Anthony Browne added: “We remain absolutely committed to fighting fraud and this is another example of the government delivering on a pledge from its pioneering Fraud Strategy.
“Eighty percent of fraud is cyber enabled and it often starts with fraudulent posts and adverts on social media. I am therefore pleased to see new measures being introduced to tackle these.
“The Government will continue to work with industry, and law enforcement, to prevent fraud from happening and ensure better support is given to the public.”
In response to the proposals, Advertising Association director of policy research Konrad Shek said: “We welcome the long awaited Government response to the Online Advertising Programme and are pleased it planning to take a targeted approach, focusing on illegal advertising with a particular focus on children.
“We also look forward to studying the response in more detail and to supporting the newly announced taskforce. Judgements about changing the coverage and scope of existing advertising regulations will need to be based on the best available evidence.

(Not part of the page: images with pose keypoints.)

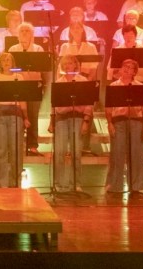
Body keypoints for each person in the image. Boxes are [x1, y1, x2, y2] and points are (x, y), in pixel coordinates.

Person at [105, 59, 143, 196]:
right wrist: (109, 123)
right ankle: (114, 186)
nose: (126, 69)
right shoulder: (113, 86)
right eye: (125, 66)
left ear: (134, 72)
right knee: (117, 153)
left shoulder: (139, 86)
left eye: (130, 67)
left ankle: (136, 186)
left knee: (136, 154)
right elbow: (108, 107)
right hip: (118, 121)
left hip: (136, 121)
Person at [49, 55, 92, 192]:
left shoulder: (83, 81)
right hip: (61, 118)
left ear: (75, 65)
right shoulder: (59, 82)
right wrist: (51, 121)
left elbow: (89, 103)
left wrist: (86, 120)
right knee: (60, 152)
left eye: (70, 63)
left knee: (76, 152)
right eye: (65, 64)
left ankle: (76, 183)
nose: (68, 66)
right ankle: (60, 183)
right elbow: (53, 104)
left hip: (77, 118)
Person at [0, 52, 29, 188]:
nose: (6, 62)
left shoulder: (19, 77)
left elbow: (23, 99)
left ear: (13, 63)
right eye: (3, 60)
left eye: (8, 60)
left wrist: (26, 117)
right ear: (0, 63)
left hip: (15, 114)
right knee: (0, 150)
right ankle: (2, 184)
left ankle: (15, 182)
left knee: (16, 149)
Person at [8, 22, 46, 157]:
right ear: (18, 34)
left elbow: (42, 68)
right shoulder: (13, 49)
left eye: (27, 31)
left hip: (34, 85)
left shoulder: (38, 49)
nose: (24, 33)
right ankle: (16, 145)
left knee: (33, 115)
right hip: (18, 85)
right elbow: (10, 68)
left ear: (32, 34)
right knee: (17, 114)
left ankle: (32, 146)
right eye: (22, 31)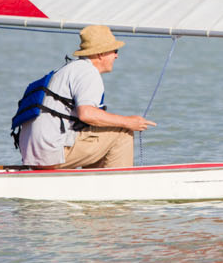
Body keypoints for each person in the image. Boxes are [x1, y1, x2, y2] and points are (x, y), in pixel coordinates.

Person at [12, 25, 155, 169]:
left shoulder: (71, 68)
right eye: (115, 51)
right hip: (50, 153)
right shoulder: (88, 73)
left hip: (33, 153)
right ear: (101, 53)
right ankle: (118, 186)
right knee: (122, 132)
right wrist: (128, 122)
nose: (116, 56)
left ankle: (93, 182)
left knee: (102, 131)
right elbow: (86, 114)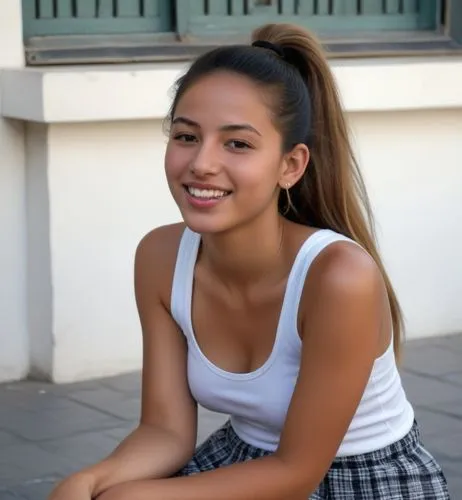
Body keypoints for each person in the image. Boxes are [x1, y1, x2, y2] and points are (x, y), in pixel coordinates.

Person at [49, 23, 450, 500]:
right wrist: (88, 481)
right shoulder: (159, 258)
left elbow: (297, 472)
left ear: (290, 165)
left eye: (237, 143)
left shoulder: (339, 277)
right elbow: (165, 431)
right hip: (242, 460)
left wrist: (135, 496)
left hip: (358, 480)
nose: (202, 163)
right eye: (185, 136)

“The advertising industry strives to support a safe and trusted online environment, and we hope this programme will strengthen the work that industry is already undertaking to protect consumers from illegal harms advertising and to protect under 18s online. In the ASA we also have a recognised world leader in advertising self-regulation, whose role we would hope to see strengthened through this process.
“We will support the taskforce to develop targeted and effective proposals, consistent with the Government’s stated ambitions of being pro-innovation and pro-competition in digital markets, and with the policy-making framework set out in the Digital Regulation Plan. This will ensure that the UK advertising industry continues to be a leading sector within our global creative hub.”